Given the (initial) parameter values below, compute the predictions.

In [None]:
# Initial parameter values.
W = [1, 1, 1, 1]

# Compute predictions
preds = np.dot(X, W)
print(preds)

[6 5]


Now compute the gradient.

In [None]:
m, n = X.shape
gradient = np.dot((preds - Y), X) / m
print(gradient)

[ 4. 10.  6.  2.]


And now put everything together in gradient descent.
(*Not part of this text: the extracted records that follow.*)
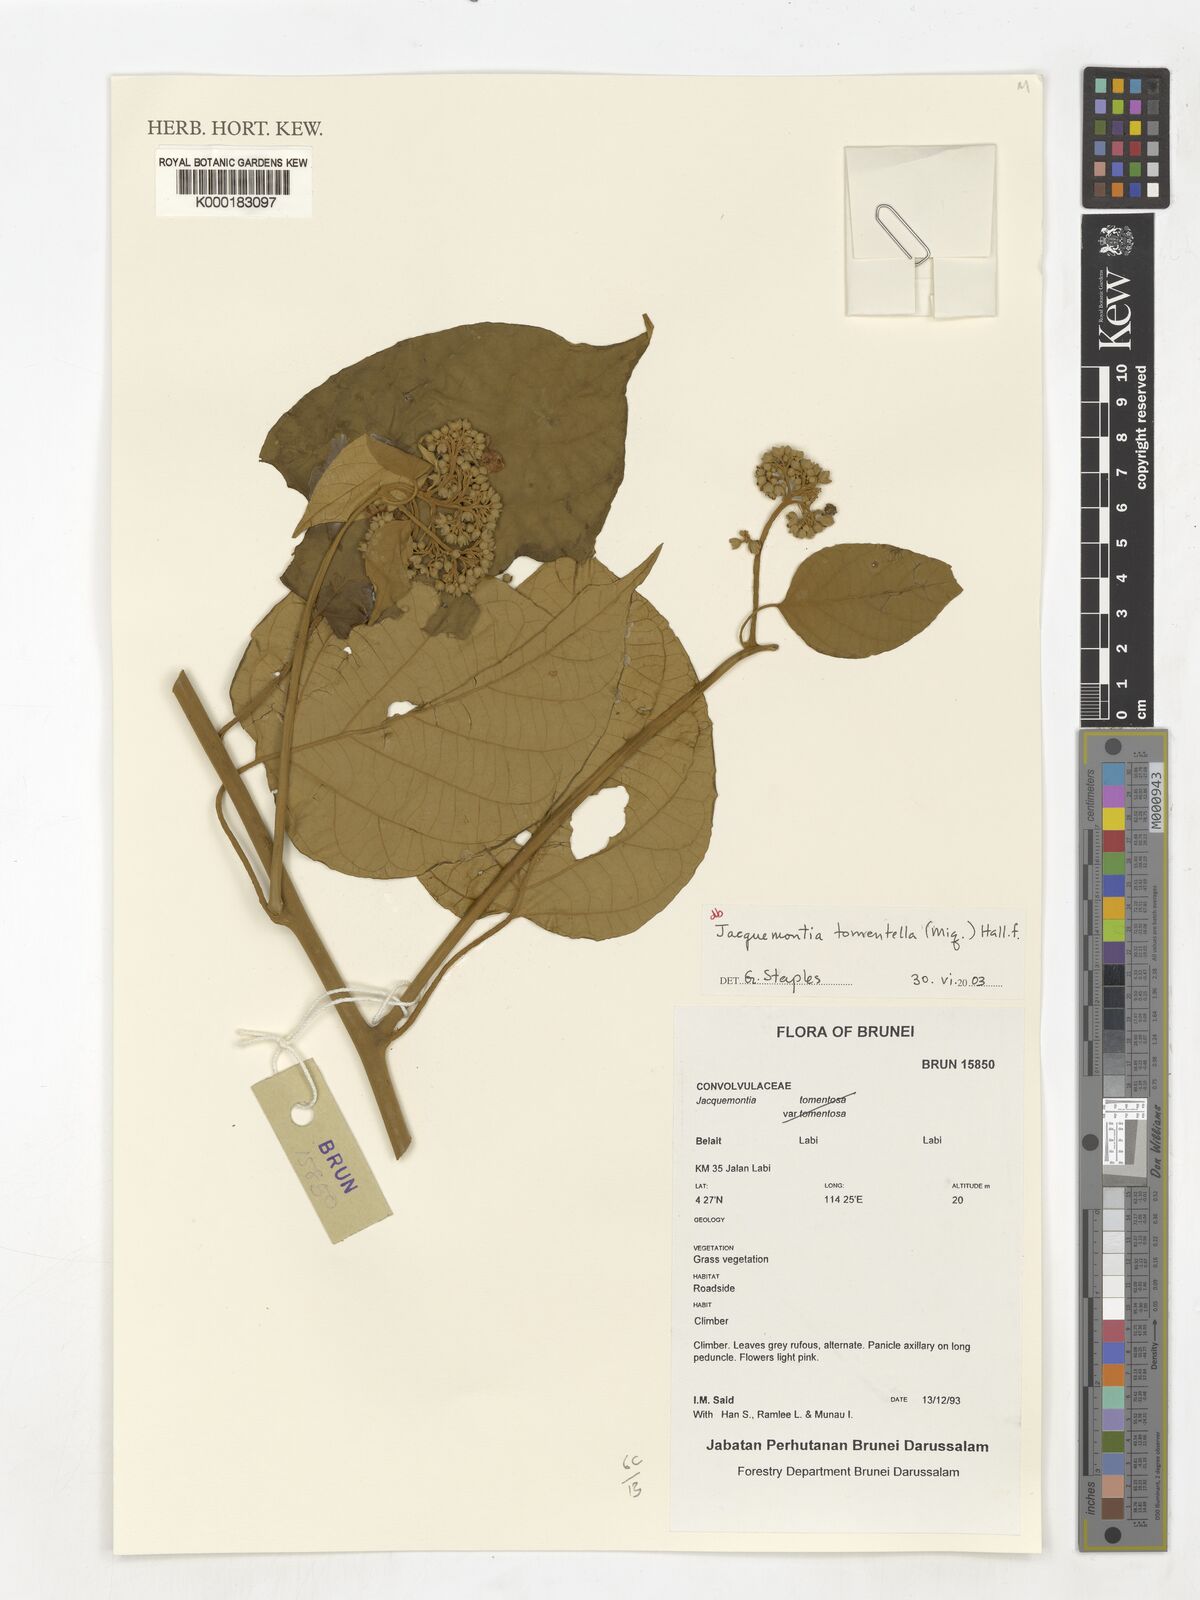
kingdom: Plantae
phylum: Tracheophyta
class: Magnoliopsida
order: Solanales
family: Convolvulaceae
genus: Jacquemontia
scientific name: Jacquemontia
You can run multiple steps of gradient descent.

In [None]:
# Run gradient descent

learning_rate = 0.1

# repeat these steps multiple times for multiple epochs -- write your own for loop.
preds = np.dot(X, W)
loss = ((preds - Y)**2).mean()
gradient = 2 * np.dot((preds - Y), X) / m
W = W - learning_rate * gradient

print('predictions:', preds)
print('loss:', loss)
print('gradient:', gradient)
print('weights:', W)

predictions: [3.0816266  1.91924116]
loss: 1.0074602067650509
gradient: [2.00086776 5.08336212 2.92010892 1.0816266 ]
weights: [ 0.45760669 -0.13882081 -0.03075245  0.94596582]


## Now with TensorFlow/Keras

In [None]:
tf.keras.backend.clear_session()

model = tf.keras.Sequential()

model.add(tf.keras.layers.Dense(
    units=1,                     # output dim
    input_shape=[4],             # input dim
    use_bias=False,              # we included the bias in X
    kernel_initializer=tf.ones_initializer,  # initialize params to 1
))
optimizer = tf.keras.optimizers.SGD(learning_rate=0.1)

model.compile(loss='mse', optimizer=optimizer)

In [None]:
history = model.fit(
  x = X,
  y = Y,
  epochs=50,
  batch_size=2,
  verbose=1)

loss = history.history['loss'][0]

weights = model.layers[0].get_weights()[0].T

preds = model.predict(X)

print('predictions:', preds.T)
print('loss:', loss)
print('W:', weights)

Epoch 1/50
Epoch 2/50
Epoch 3/50
Epoch 4/50
Epoch 5/50
Epoch 6/50
Epoch 7/50
Epoch 8/50
Epoch 9/50
Epoch 10/50
Epoch 11/50
Epoch 12/50
Epoch 13/50
Epoch 14/50
Epoch 15/50
Epoch 16/50
Epoch 17/50
Epoch 18/50
Epoch 19/50
Epoch 20/50
Epoch 21/50
Epoch 22/50
Epoch 23/50
Epoch 24/50
Epoch 25/50
Epoch 26/50
Epoch 27/50
Epoch 28/50
Epoch 29/50
Epoch 30/50
Epoch 31/50
Epoch 32/50
Epoch 33/50
Epoch 34/50
Epoch 35/50
Epoch 36/50
Epoch 37/50
Epoch 38/50
Epoch 39/50
Epoch 40/50
Epoch 41/50
Epoch 42/50
Epoch 43/50
Epoch 44/50
Epoch 45/50
Epoch 46/50
Epoch 47/50
Epoch 48/50
Epoch 49/50
Epoch 50/50
predictions: [[2.6332982 1.5368574]]
loss: 16.0
W: [[0.6152064  0.26255956 0.19826588 1.032147  ]]


Note that we are not performing any evaluation or hyper parameter optimization or tuning in this example. For those two we need a test/validation dataset split.